Wer nur für sich selbst lebt, eigensüchtig, egozentriert, der verliert und verfehlt das Leben, sagt Jesus. Wer es aber loslassen kann – um Gottes willen –, der findet es. Weizenkorn sein, Brot werden, Stärkung für andere – das ist das Lebensgesetz Jesu und seines Reiches. Bei ihm heißt es: Es geht. Anders.

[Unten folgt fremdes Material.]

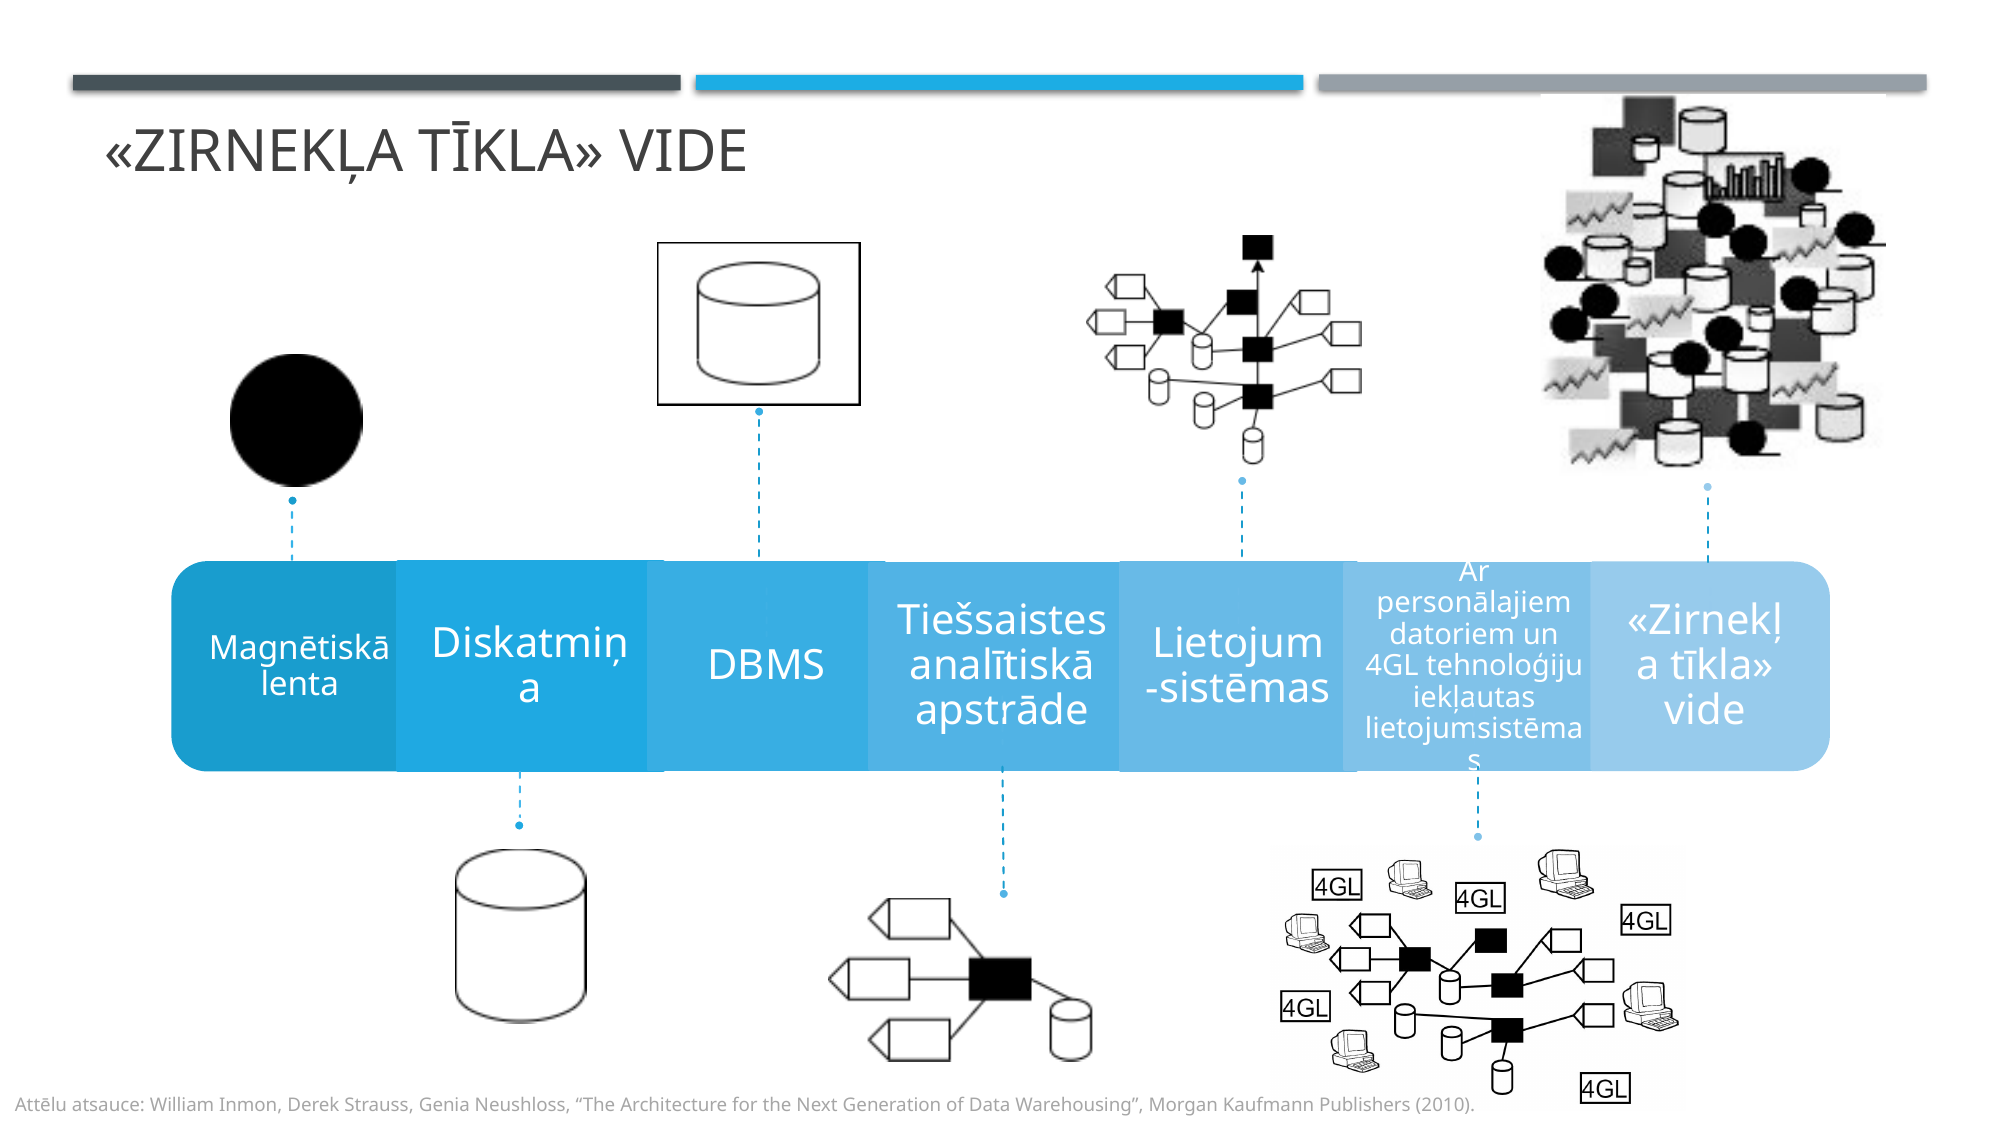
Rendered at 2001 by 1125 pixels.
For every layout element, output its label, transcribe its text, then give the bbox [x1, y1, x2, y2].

picture [827, 897, 1133, 1062]
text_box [1001, 766, 1005, 889]
picture [454, 848, 588, 1024]
picture [656, 241, 862, 406]
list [97, 365, 1908, 967]
title «Zirnekļa tīkla» vide [89, 0, 1899, 191]
text_box Attēlu atsauce: William Inmon, Derek Strauss, Genia Neushloss, “The Architecture for the Next Generation of Data Warehousing”, Morgan Kaufmann Publishers (2010). [0, 1085, 1946, 1123]
picture [1086, 235, 1363, 467]
picture [1269, 845, 1686, 1112]
picture [229, 354, 363, 488]
picture [1539, 93, 1887, 477]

Es geht. Anders: das Motto der Aktion MISEREOR in diesem Jahr. Ein weit entferntes Land rückt in den Blick: Bolivien. Ich war dort einmal, vor 35 Jahren. Das Andenhochland um die Hauptstadt La Paz ist wirklich hoch: wir fuhren mit dem Auto bis auf eine Höhe von 5700 Metern. Da ist die Luft sehr dünn. Anschließend ging es in den tropischen Regenwald. Da ist die Luft sehr „dick“ und klebrig. In Bolivien muss man solche Spannweiten aushalten – und die Einwohner mussten immer ein Elend ertragen, das selbst für südamerikanische Verhältnisse erdrückend ist. Harte Arbeit in Silber- und Zinnbergwerken gehörte dazu, dann – aktuell – die Abholzung des Regenwalds und das Geschäft mit den Coca-Pflanzen, die dem Drogenhandel dienen.

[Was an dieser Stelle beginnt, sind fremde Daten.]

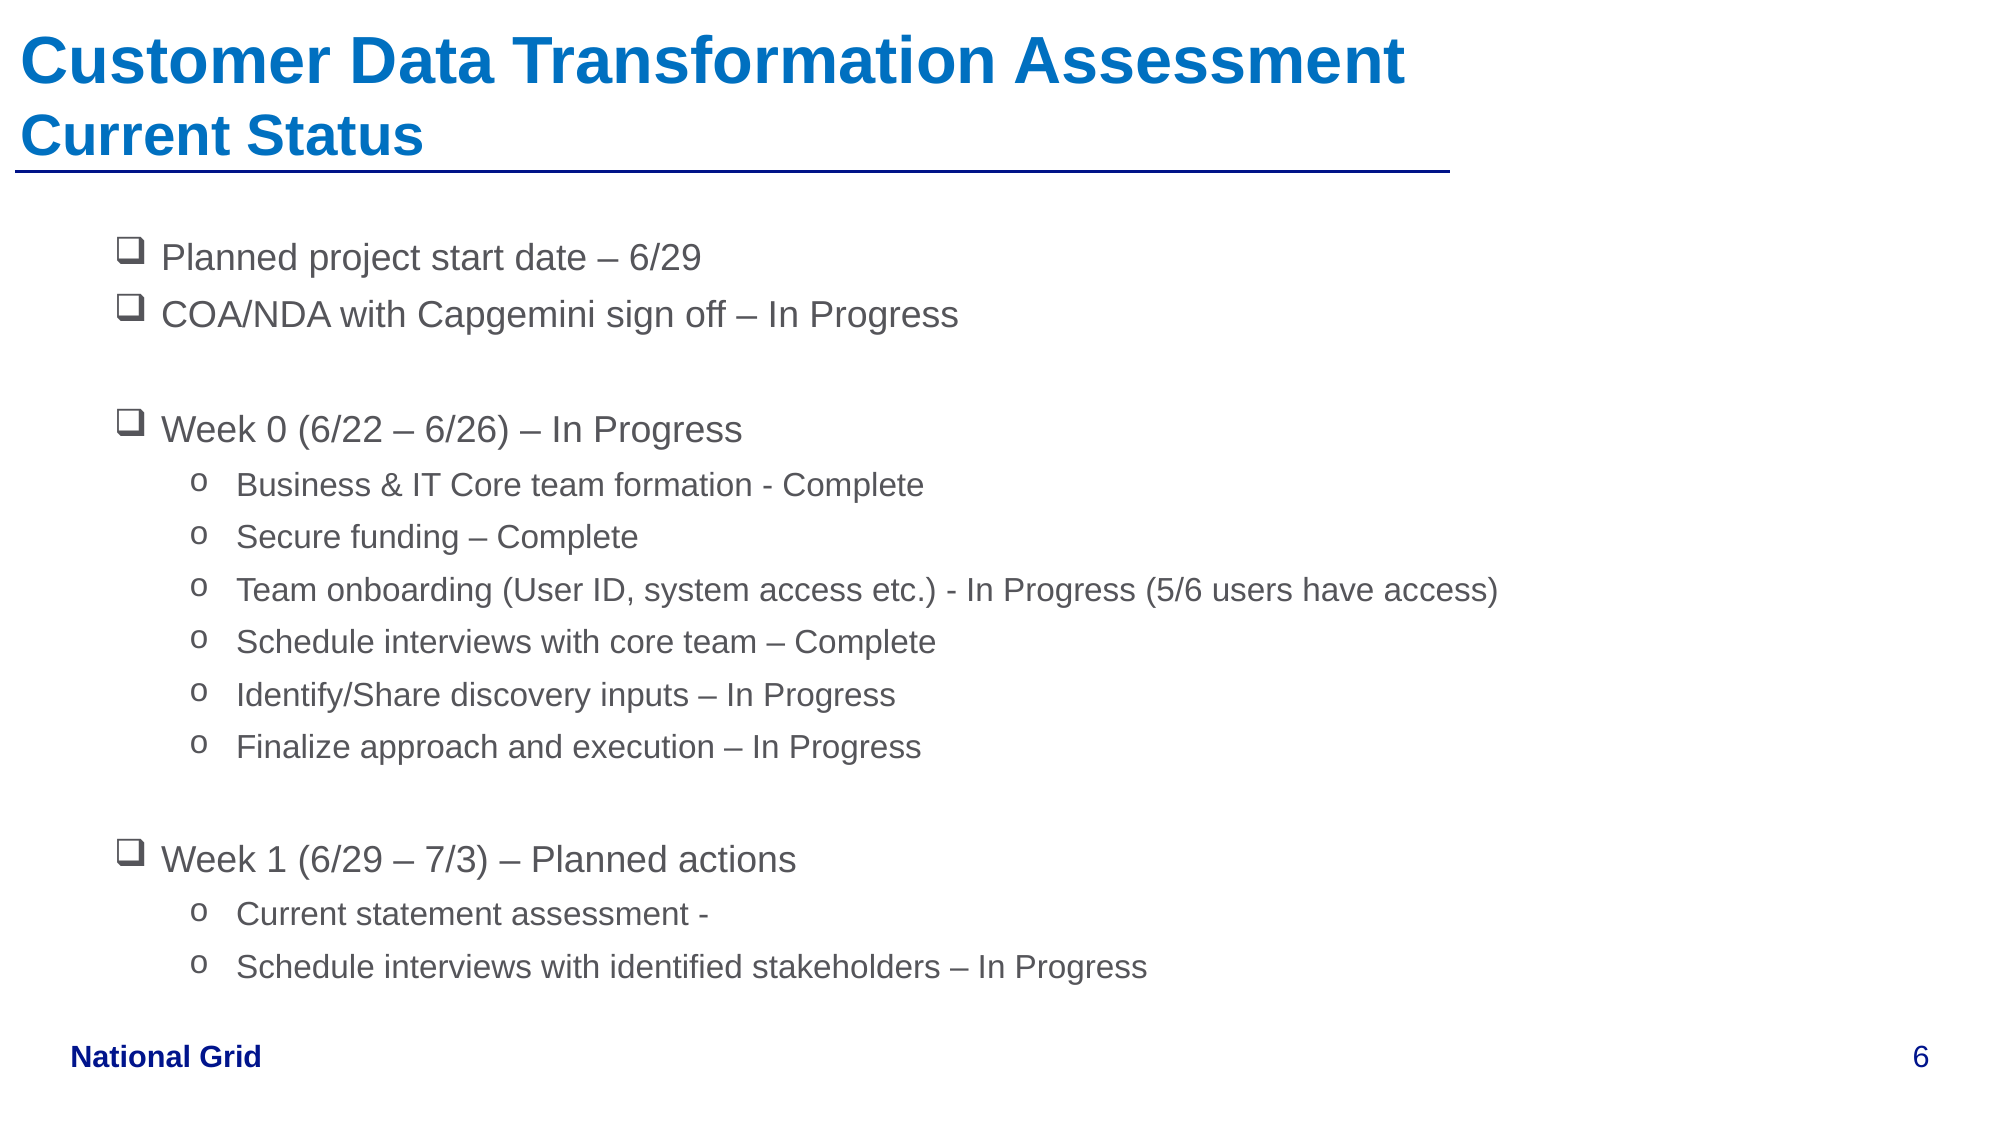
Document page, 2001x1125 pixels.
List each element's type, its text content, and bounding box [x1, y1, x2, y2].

text_box Planned project start date – 6/29 COA/NDA with Capgemini sign off – In Progress Week 0 (6/22 – 6/26) – In Progress Business & IT Core team formation - Complete Secure funding – Complete Team onboarding (User ID, system access etc.) - In Progress (5/6 users have access) Schedule interviews with core team – Complete Identify/Share discovery inputs – In Progress Finalize approach and execution – In Progress Week 1 (6/29 – 7/3) – Planned actions Current statement assessment - Schedule interviews with identified stakeholders – In Progress [114, 232, 1632, 1125]
title Customer Data Transformation Assessment Current Status [20, 16, 1879, 111]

Es geht. Anders – sagt Jesus, sagt das Evangelium und sagt MISEREOR. Konkret: nicht mehr Abholzung der Wälder, sondern z.B Anlage von Waldgärten. Wie das genau geht, darüber informiert MISEREOR in seinen Werbematerialien. Das gehört nicht so sehr in eine Predigt hinein. Diese Predigt jetzt will sagen, dass Israel, Griechenland, Deutschland und Bolivien und 180 Länder mehr durch Jesu Leben und Sterben und Auferstehen zusammengehören, dass es eine Menschheit gibt, und dass das Bild vom Weizenkorn in diese Menschheit hineingelegt ist. Die Kirche ist konstruiert und gedacht nach diesem Bild vom Weizenkorn und vom Brot des Lebens: einer für die anderen, einer mit den anderen. Auch wenn wir Bolivien vielleicht nicht auf dem Globus finden – wir gehören zusammen, können einander stärken, stützen und weiterbringen – nach dem Bilde Jesu. Denn: Es geht. Anders. Auch durch uns.